Self-definition threats and potential for growth among mature-aged job-loss victims
Kira, M., & Klehe, U. (2016). Self-definition threats and potential for growth among mature-aged job-loss victims. Human Resource Management Review, 26(3), 242-259. Doi: https://doi.org/10.1016/j.hrmr.2016.03.001
Abstract:
Job loss and job search are traumatic experiences for mature-aged workers, also because of the threats that these experiences entail to workers’ self-concepts and identities. We investigate how job loss threatens such self-definitions, how mature-aged workers cope with self-definition threats, and whether coping can be conducive to psychological growth. We conducted an integrative literature review on extant studies and organized their findings with the help of theories on self-concept and identity threats, coping with identity threats, and identity growth.
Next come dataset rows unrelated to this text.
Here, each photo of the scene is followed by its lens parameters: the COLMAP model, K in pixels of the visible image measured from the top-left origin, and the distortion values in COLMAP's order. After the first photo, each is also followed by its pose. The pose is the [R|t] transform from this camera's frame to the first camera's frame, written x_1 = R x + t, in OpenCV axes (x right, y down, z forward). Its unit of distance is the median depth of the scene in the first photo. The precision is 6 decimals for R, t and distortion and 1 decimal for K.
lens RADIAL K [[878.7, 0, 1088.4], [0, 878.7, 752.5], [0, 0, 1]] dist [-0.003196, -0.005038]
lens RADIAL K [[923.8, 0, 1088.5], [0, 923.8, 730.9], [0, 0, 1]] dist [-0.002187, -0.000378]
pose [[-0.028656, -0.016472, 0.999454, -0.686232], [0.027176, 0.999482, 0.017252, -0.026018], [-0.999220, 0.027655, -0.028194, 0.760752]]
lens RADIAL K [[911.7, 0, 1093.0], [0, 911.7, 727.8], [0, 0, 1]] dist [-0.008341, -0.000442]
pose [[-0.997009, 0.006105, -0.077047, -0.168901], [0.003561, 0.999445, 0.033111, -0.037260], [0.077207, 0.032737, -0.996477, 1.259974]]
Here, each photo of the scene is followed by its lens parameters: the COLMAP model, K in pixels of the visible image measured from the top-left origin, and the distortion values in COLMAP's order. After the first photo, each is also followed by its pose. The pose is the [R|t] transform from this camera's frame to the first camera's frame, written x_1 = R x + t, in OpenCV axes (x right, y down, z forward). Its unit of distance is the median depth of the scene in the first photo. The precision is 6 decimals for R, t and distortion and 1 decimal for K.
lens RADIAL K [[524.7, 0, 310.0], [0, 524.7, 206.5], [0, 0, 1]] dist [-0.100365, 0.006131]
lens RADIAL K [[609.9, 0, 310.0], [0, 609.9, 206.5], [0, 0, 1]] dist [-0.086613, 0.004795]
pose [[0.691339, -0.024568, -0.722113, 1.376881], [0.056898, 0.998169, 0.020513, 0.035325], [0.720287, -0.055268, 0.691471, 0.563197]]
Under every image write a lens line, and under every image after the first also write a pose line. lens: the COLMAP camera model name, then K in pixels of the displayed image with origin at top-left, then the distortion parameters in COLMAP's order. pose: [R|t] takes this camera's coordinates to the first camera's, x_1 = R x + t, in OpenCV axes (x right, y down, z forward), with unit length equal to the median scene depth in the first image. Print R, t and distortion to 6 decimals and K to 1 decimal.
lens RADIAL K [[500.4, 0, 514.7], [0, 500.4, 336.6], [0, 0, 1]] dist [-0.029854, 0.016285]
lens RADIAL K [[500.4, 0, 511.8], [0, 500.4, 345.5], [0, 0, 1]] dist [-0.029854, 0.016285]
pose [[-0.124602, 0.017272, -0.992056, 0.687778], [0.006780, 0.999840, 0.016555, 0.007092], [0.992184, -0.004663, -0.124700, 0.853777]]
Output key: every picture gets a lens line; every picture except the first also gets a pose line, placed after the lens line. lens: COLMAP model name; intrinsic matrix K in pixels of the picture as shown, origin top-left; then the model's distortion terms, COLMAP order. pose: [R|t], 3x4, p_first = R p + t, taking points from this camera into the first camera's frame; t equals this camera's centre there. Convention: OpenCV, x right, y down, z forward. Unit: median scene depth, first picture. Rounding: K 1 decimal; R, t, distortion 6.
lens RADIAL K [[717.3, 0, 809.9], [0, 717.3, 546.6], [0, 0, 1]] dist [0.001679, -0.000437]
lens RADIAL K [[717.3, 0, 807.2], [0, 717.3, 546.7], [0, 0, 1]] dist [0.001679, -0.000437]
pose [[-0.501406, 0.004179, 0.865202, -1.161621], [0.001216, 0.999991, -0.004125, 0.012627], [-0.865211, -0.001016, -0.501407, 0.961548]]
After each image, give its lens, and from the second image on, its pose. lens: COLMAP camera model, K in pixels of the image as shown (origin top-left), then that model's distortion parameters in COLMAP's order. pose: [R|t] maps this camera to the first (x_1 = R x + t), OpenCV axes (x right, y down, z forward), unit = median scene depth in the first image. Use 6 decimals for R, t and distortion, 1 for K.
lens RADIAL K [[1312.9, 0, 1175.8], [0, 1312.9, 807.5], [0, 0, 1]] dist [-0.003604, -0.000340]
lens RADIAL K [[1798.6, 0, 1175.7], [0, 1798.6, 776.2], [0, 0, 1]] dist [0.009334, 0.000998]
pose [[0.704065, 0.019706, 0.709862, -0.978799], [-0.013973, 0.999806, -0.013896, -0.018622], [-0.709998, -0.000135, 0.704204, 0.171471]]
Job loss threatens mature-aged workers’ prior valuable and distinctive self-definitions and disrupts continuity and control of selfhood, while also inflicting threatening provisional self-definitions on them. To cope with self-definition threats, mature-aged workers protect and restructure their self-definitions with alternative goals of either remaining in paid employment or opting out from it. We also identify potential for psychological growth, as the struggle with the trauma of job loss can generate new self-meanings and foster stronger, more authentic and independent selves.